------ Records supplied
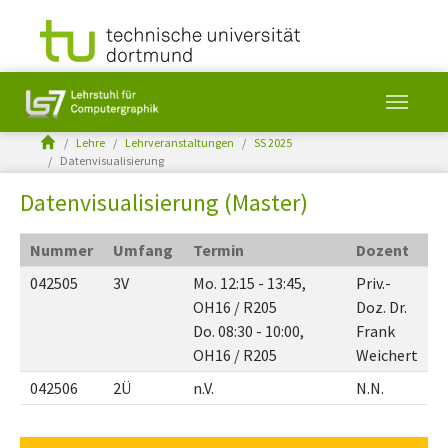
You are here:
Lehre
Lehrveranstaltungen
SS 2025
Datenvisualisierung
Skip to main content
Datenvisualisierung (Master)
Nummer
Umfang
Termin
Dozent
042505
3V
Mo. 12:15 - 13:45,
Priv.-
OH16 / R205
Doz. Dr.
Do. 08:30 - 10:00,
Frank
OH16 / R205
Weichert
042506
2Ü
n.V.
N.N.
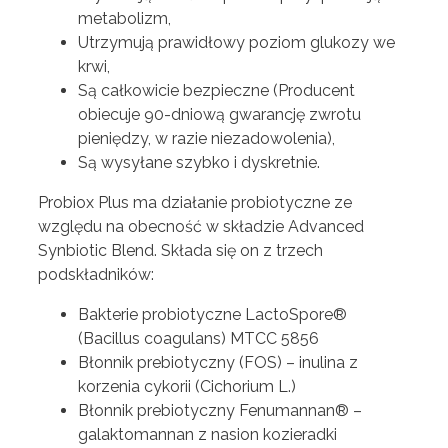
metabolizm,
Utrzymują prawidłowy poziom glukozy we
krwi,
Są całkowicie bezpieczne (Producent
obiecuje 90-dniową gwarancję zwrotu
pieniędzy, w razie niezadowolenia),
Są wysyłane szybko i dyskretnie.
Probiox Plus ma działanie probiotyczne ze
względu na obecność w składzie Advanced
Synbiotic Blend. Składa się on z trzech
podskładników:
Bakterie probiotyczne LactoSpore®
(Bacillus coagulans) MTCC 5856
Błonnik prebiotyczny (FOS) – inulina z
korzenia cykorii (Cichorium L.)
Błonnik prebiotyczny Fenumannan® –
galaktomannan z nasion kozieradki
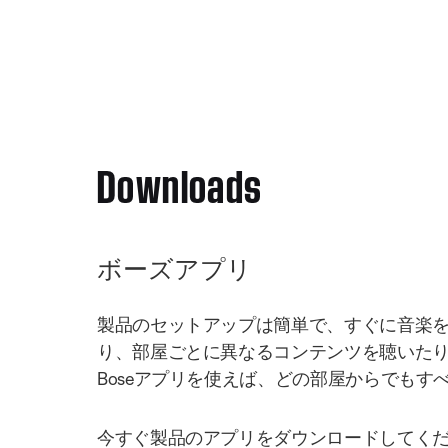
Downloads
ボーズアプリ
製品のセットアップは簡単で、すぐに音楽
り、部屋ごとに異なるコンテンツを聴いた
Boseアプリを使えば、どの部屋からでもす
今すぐ製品のアプリをダウンロードしてく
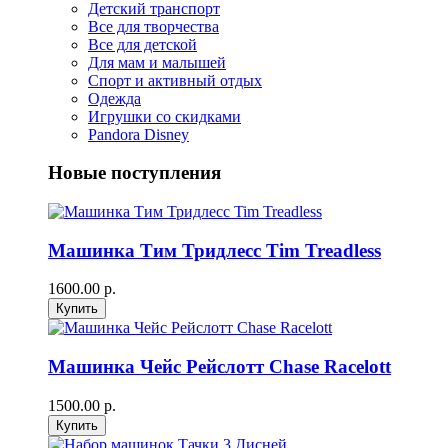
Детский транспорт
Все для творчества
Все для детской
Для мам и малышей
Спорт и активный отдых
Одежда
Игрушки со скидками
Pandora Disney
Новые поступления
Машинка Тим Тридлесс Tim Treadless
1600.00 р.
Машинка Чейс Рейслотт Chase Racelott
1500.00 р.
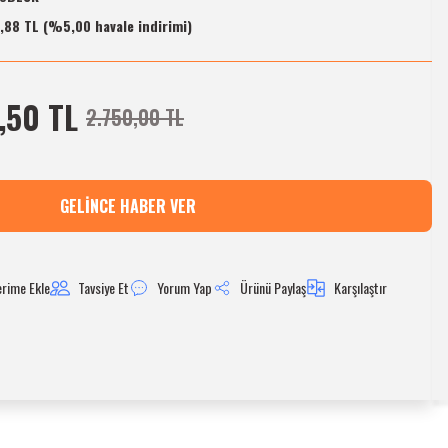
,88 TL (%5,00 havale indirimi)
,50 TL
2.750,00 TL
GELINCE HABER VER
Tavsiye Et
Yorum Yap
Ürünü Paylaş
Karşılaştır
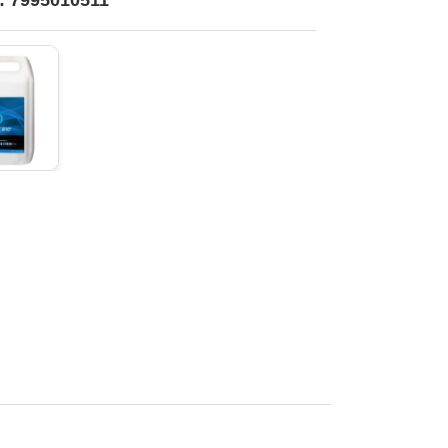
o: 7995010511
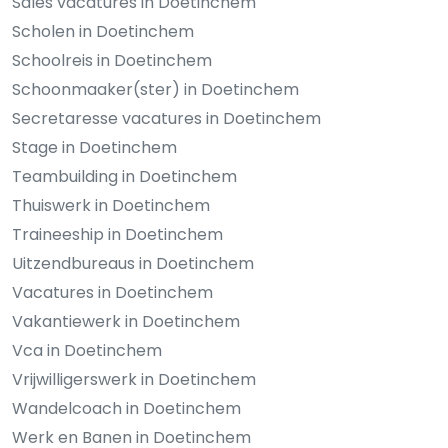
Sales vacatures in Doetinchem
Scholen in Doetinchem
Schoolreis in Doetinchem
Schoonmaaker(ster) in Doetinchem
Secretaresse vacatures in Doetinchem
Stage in Doetinchem
Teambuilding in Doetinchem
Thuiswerk in Doetinchem
Traineeship in Doetinchem
Uitzendbureaus in Doetinchem
Vacatures in Doetinchem
Vakantiewerk in Doetinchem
Vca in Doetinchem
Vrijwilligerswerk in Doetinchem
Wandelcoach in Doetinchem
Werk en Banen in Doetinchem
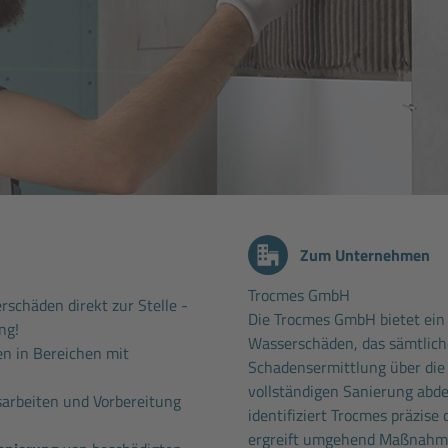
Zum Unternehmen
Trocmes GmbH
rschäden direkt zur Stelle -
Die Trocmes GmbH bietet ein
ng!
Wasserschäden, das sämtliche
en in Bereichen mit
Schadensermittlung über die 
vollständigen Sanierung abd
arbeiten und Vorbereitung
identifiziert Trocmes präzise
ergreift umgehend Maßnahme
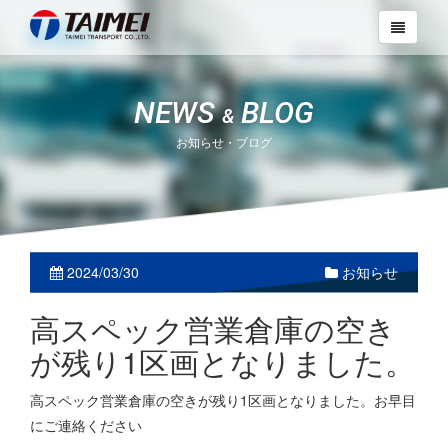
NEWS
BLOG
&
お知らせ・ブログ
2024/03/30
お知らせ
高スペック営業倉庫の空き
が残り1区画となりました。
高スペック営業倉庫の空きが残り1区画となりました。お早目
にご連絡ください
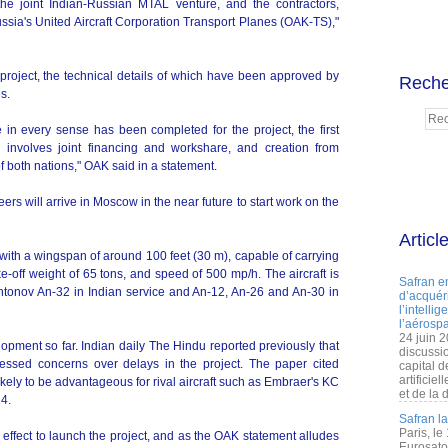
the joint Indian-Russian MTAL venture, and the contractors,
sia's United Aircraft Corporation Transport Planes (OAK-TS),"
e project, the technical details of which have been approved by
Reche
s.
in every sense has been completed for the project, the first
ch involves joint financing and workshare, and creation from
of both nations," OAK said in a statement.
rs will arrive in Moscow in the near future to start work on the
Articl
 with a wingspan of around 100 feet (30 m), capable of carrying
-off weight of 65 tons, and speed of 500 mp/h. The aircraft is
Safran e
tonov An-32 in Indian service and An-12, An-26 and An-30 in
d’acquéri
l’intelli
l’aérospa
24 juin 
pment so far. Indian daily The Hindu reported previously that
discussi
essed concerns over delays in the project. The paper cited
capital d
artificie
kely to be advantageous for rival aircraft such as Embraer's KC
et de la 
4.
Safran l
Paris, le
 effect to launch the project, and as the OAK statement alludes
Eurosato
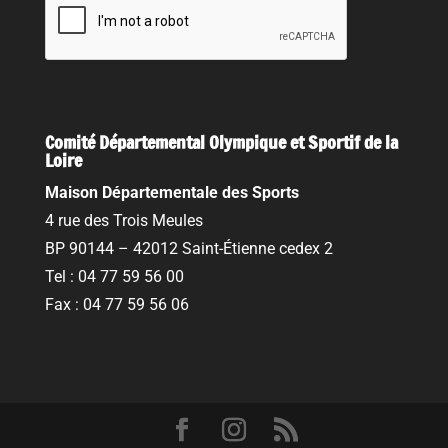
Comité Départemental Olympique et Sportif de la
Loire
Maison Départementale des Sports
4 rue des Trois Meules
BP 90144 – 42012 Saint-Étienne cedex 2
Tel : 04 77 59 56 00
Fax : 04 77 59 56 06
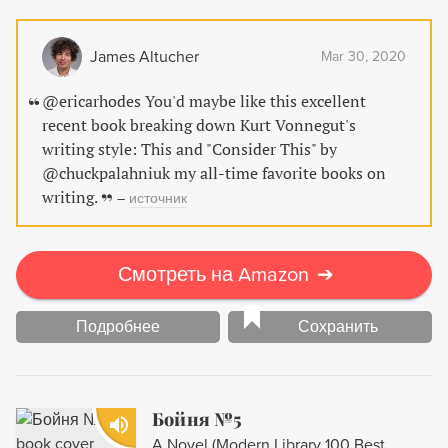
us to live, this is an invaluable resource for anyone looking
to improve their writing skills.
James Altucher
Mar 30, 2020
@ericarhodes You'd maybe like this excellent
recent book breaking down Kurt Vonnegut's
writing style: This and "Consider This" by
@chuckpalahniuk my all-time favorite books on
writing.
–
источник
Смотреть на Amazon
➔
Подробнее
Сохранить
Бойня №5
A Novel (Modern Library 100 Best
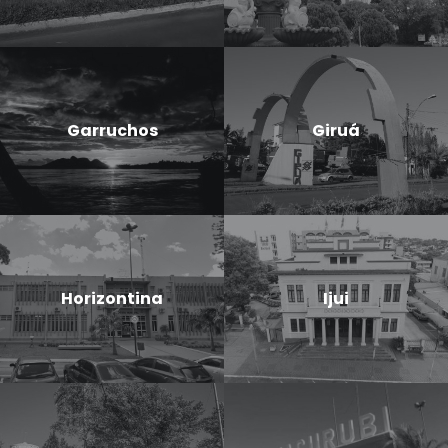
Garruchos
Giruá
Horizontina
Ijui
------------
--- Work required ---
Exclude the pictures, then retype every record exactly.

--- Response box ---
You are here:
Lehre
Lehrveranstaltungen
SS 2025
Datenvisualisierung
Skip to main content
Datenvisualisierung (Master)
Nummer
Umfang
Termin
Dozent
042505
3V
Mo. 12:15 - 13:45,
Priv.-
OH16 / R205
Doz. Dr.
Do. 08:30 - 10:00,
Frank
OH16 / R205
Weichert
042506
2Ü
n.V.
N.N.
metabolizm,
Utrzymują prawidłowy poziom glukozy we
krwi,
Są całkowicie bezpieczne (Producent
obiecuje 90-dniową gwarancję zwrotu
pieniędzy, w razie niezadowolenia),
Są wysyłane szybko i dyskretnie.
Probiox Plus ma działanie probiotyczne ze
względu na obecność w składzie Advanced
Synbiotic Blend. Składa się on z trzech
podskładników:
Bakterie probiotyczne LactoSpore®
(Bacillus coagulans) MTCC 5856
Błonnik prebiotyczny (FOS) – inulina z
korzenia cykorii (Cichorium L.)
Błonnik prebiotyczny Fenumannan® –
galaktomannan z nasion kozieradki
Downloads
ボーズアプリ
製品のセットアップは簡単で、すぐに音楽
り、部屋ごとに異なるコンテンツを聴いた
Boseアプリを使えば、どの部屋からでもす
今すぐ製品のアプリをダウンロードしてく
Детский транспорт
Все для творчества
Все для детской
Для мам и малышей
Спорт и активный отдых
Одежда
Игрушки со скидками
Pandora Disney
Новые поступления
Машинка Тим Тридлесс Tim Treadless
1600.00 р.
Машинка Чейс Рейслотт Chase Racelott
1500.00 р.
,88 TL (%5,00 havale indirimi)
,50 TL
2.750,00 TL
GELINCE HABER VER
Tavsiye Et
Yorum Yap
Ürünü Paylaş
Karşılaştır
o: 7995010511
Sales vacatures in Doetinchem
Scholen in Doetinchem
Schoolreis in Doetinchem
Schoonmaaker(ster) in Doetinchem
Secretaresse vacatures in Doetinchem
Stage in Doetinchem
Teambuilding in Doetinchem
Thuiswerk in Doetinchem
Traineeship in Doetinchem
Uitzendbureaus in Doetinchem
Vacatures in Doetinchem
Vakantiewerk in Doetinchem
Vca in Doetinchem
Vrijwilligerswerk in Doetinchem
Wandelcoach in Doetinchem
Werk en Banen in Doetinchem
Zum Unternehmen
Trocmes GmbH
rschäden direkt zur Stelle -
Die Trocmes GmbH bietet ein
ng!
Wasserschäden, das sämtliche
en in Bereichen mit
Schadensermittlung über die 
vollständigen Sanierung abd
arbeiten und Vorbereitung
identifiziert Trocmes präzise
ergreift umgehend Maßnahme
NEWS
BLOG
&
お知らせ・ブログ
2024/03/30
お知らせ
高スペック営業倉庫の空き
が残り1区画となりました。
高スペック営業倉庫の空きが残り1区画となりました。お早目
にご連絡ください
the joint Indian-Russian MTAL venture, and the contractors,
sia's United Aircraft Corporation Transport Planes (OAK-TS),"
e project, the technical details of which have been approved by
Reche
s.
in every sense has been completed for the project, the first
ch involves joint financing and workshare, and creation from
of both nations," OAK said in a statement.
rs will arrive in Moscow in the near future to start work on the
Articl
 with a wingspan of around 100 feet (30 m), capable of carrying
-off weight of 65 tons, and speed of 500 mp/h. The aircraft is
Safran e
tonov An-32 in Indian service and An-12, An-26 and An-30 in
d’acquéri
l’intelli
l’aérospa
24 juin 
pment so far. Indian daily The Hindu reported previously that
discussi
essed concerns over delays in the project. The paper cited
capital d
artificie
kely to be advantageous for rival aircraft such as Embraer's KC
et de la 
4.
Safran l
Paris, le
 effect to launch the project, and as the OAK statement alludes
Eurosato
Comité Départemental Olympique et Sportif de la
Loire
Maison Départementale des Sports
4 rue des Trois Meules
BP 90144 – 42012 Saint-Étienne cedex 2
Tel : 04 77 59 56 00
Fax : 04 77 59 56 06
us to live, this is an invaluable resource for anyone looking
to improve their writing skills.
James Altucher
Mar 30, 2020
@ericarhodes You'd maybe like this excellent
recent book breaking down Kurt Vonnegut's
writing style: This and "Consider This" by
@chuckpalahniuk my all-time favorite books on
writing.
–
источник
Смотреть на Amazon
➔
Подробнее
Сохранить
Бойня №5
A Novel (Modern Library 100 Best
Garruchos
Giruá
Horizontina
Ijui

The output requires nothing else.